Island in Svalbard, Norway

Lange Island (Langeøya) is the largest of the Bastian Islands in the Svalbard archipelago. It lies east of Wilhelm Island and northeast of Spitsbergen.

The island is essentially a long series of low basalt cliffs measuring 6 km from east to west, connected by sand bars. Its highest points, both unnamed, stand at its west and east ends, both reaching an elevation of 56 m above sea level. The cliffs between then reach elevations of 40 to 45 m. The northwest end of the island is named Dove Spit (Doveneset) and the southwest end Lange Point (Langesporden, literally 'Lange Fishtail'). The closest neighboring islands are Ehrenberg Island about 500 m to the north and Peschel Island about 900 m to the southwest.
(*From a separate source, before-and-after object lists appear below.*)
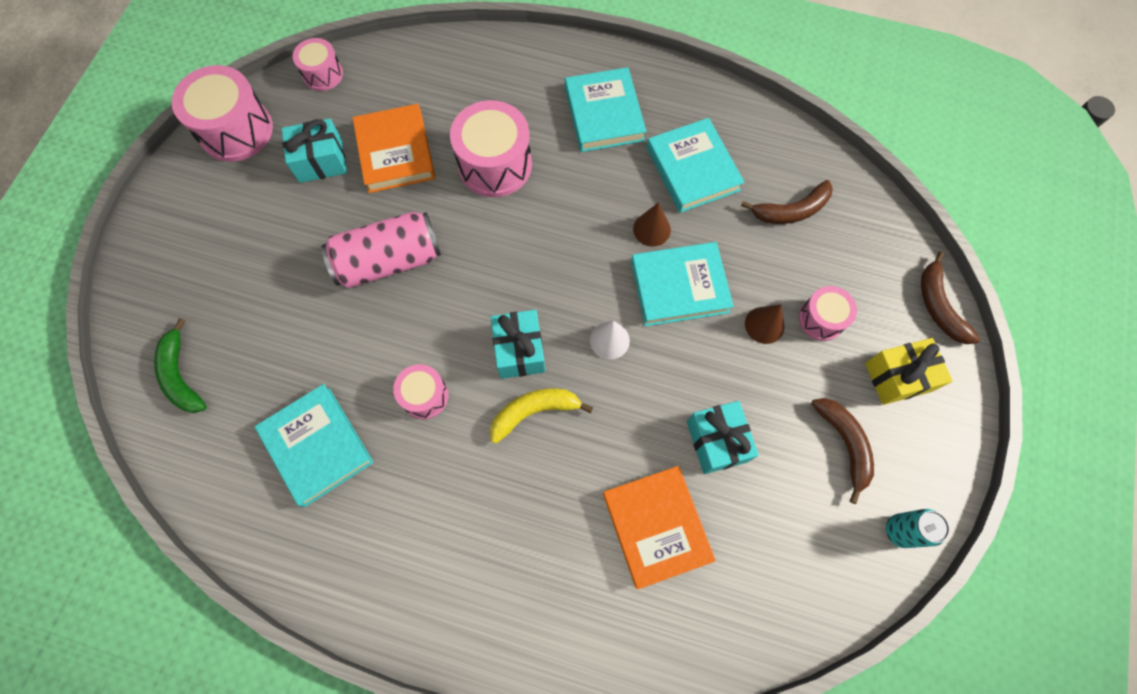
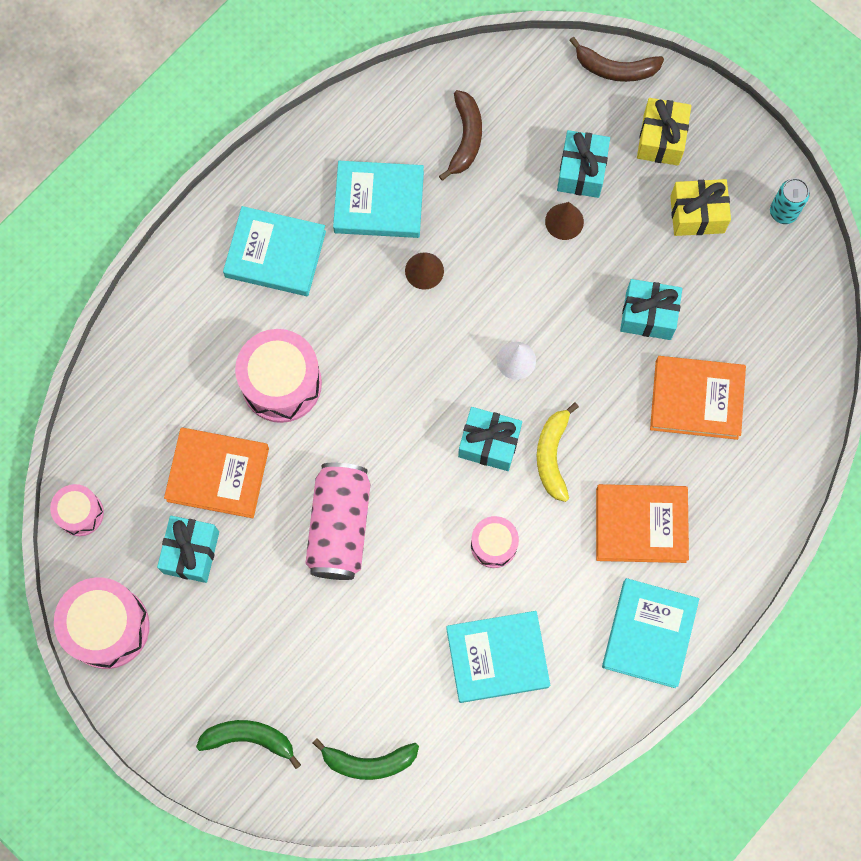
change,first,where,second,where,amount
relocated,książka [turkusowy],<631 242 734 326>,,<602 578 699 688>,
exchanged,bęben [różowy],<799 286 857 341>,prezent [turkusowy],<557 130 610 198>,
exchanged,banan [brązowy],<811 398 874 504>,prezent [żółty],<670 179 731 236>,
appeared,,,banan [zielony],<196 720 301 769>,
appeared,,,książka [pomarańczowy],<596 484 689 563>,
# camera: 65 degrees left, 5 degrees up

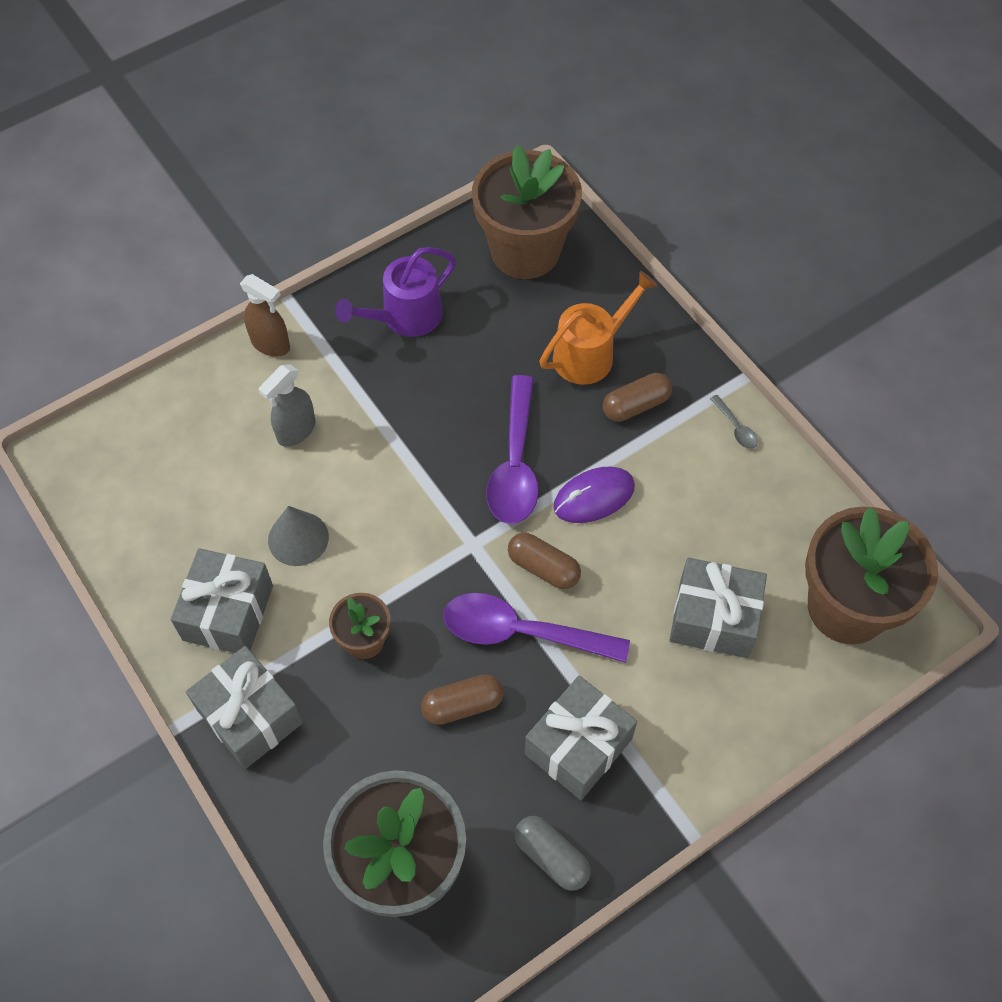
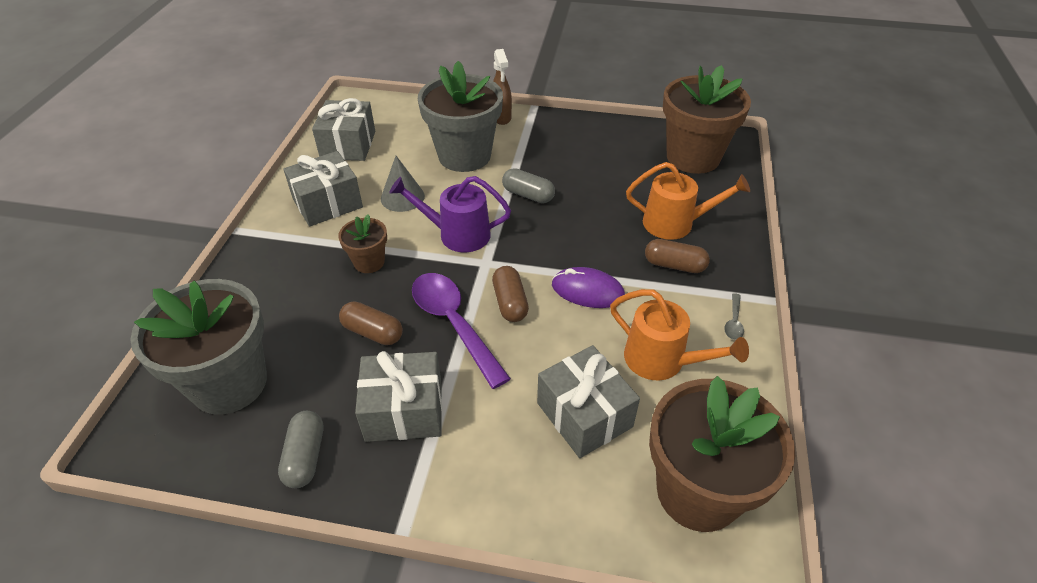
change,first,where,second,where,amount
relocated,prezent [szary],<186 646 303 769>,,<312 98 375 161>,
exchanged,spryskiwacz [szary],<259 364 315 447>,doniczka [szary],<418 61 503 172>,
relocated,konewka [fioletowy],<335 247 456 337>,,<389 176 511 252>,
missing,łyżka [fioletowy],<486 375 539 524>,,,
appeared,,,kapsułka [szary],<502 168 555 203>,
appeared,,,konewka [pomarańczowy],<610 289 749 380>,
# camera: 45 degrees right, 15 degrees down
The wildlife consists largely of polar bears.

The Bastian Islands were discovered in 1867 by the Swedish-Norwegian polar explorer Nils Fredrik Rønnbeck, who was the first to sail around Spitsbergen. Most of the Bastian Islands were named during the First German North Polar Expedition in 1868, led by Carl Koldewey. One might assume the physical shape of the island to be the origin of its name (from Norwegian lang 'long'); however, the island is in fact named after Henry Lange, a German cartographer and publisher of many maps and an atlas.